What to produce = Every entry below should be transcribed exactly; pictures stay out of the copy.

----- Data extracts -----

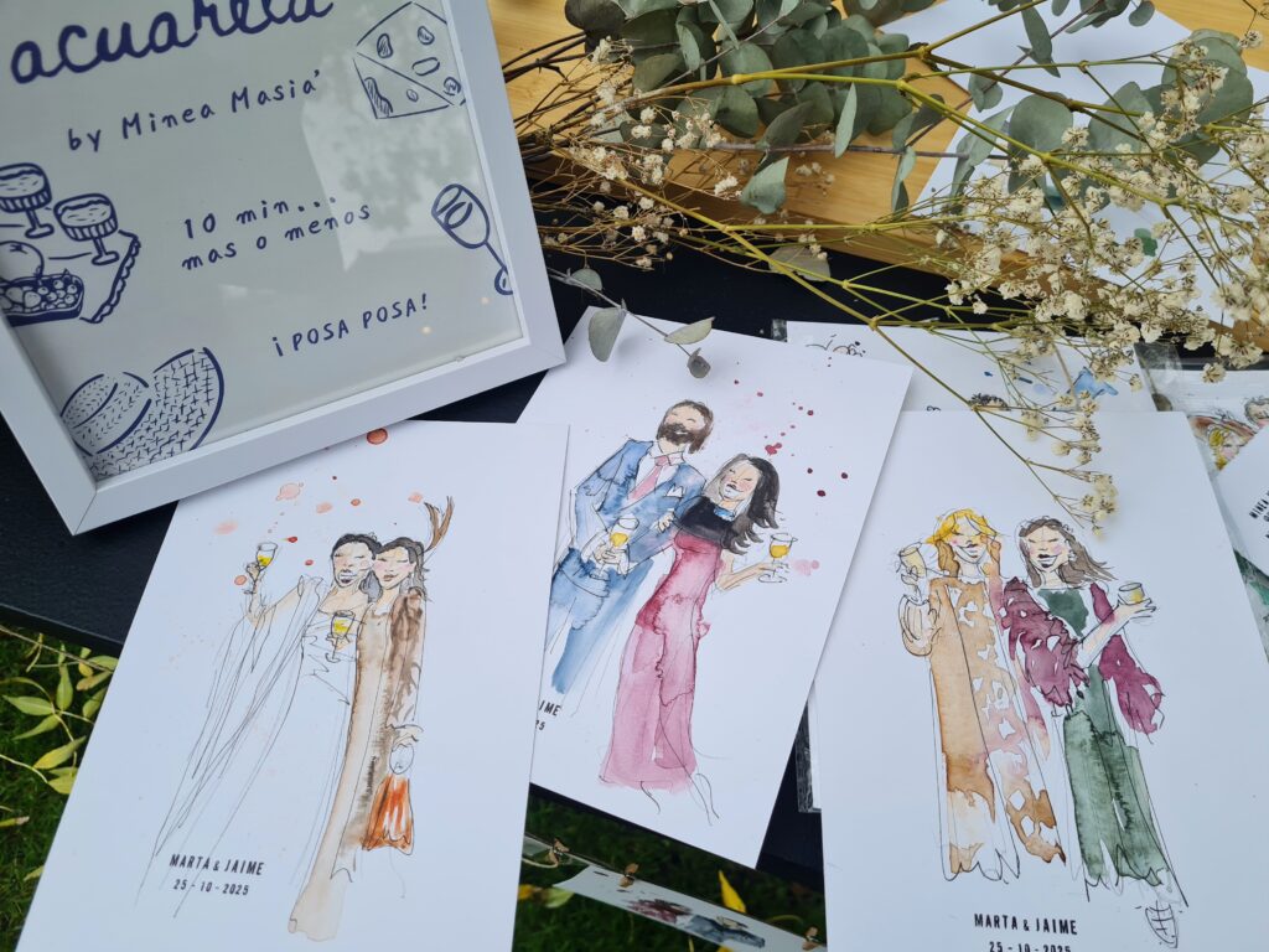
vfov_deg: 53.1
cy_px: 476
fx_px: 953
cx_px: 634
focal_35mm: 26
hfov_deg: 67.3
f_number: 1.8
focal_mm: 5.4
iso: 50
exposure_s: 1/190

-----

Response to the exercise =
vfov_deg: 53.1
cy_px: 476
fx_px: 953
cx_px: 634
focal_35mm: 26
hfov_deg: 67.3
f_number: 1.8
focal_mm: 5.4
iso: 50
exposure_s: 1/190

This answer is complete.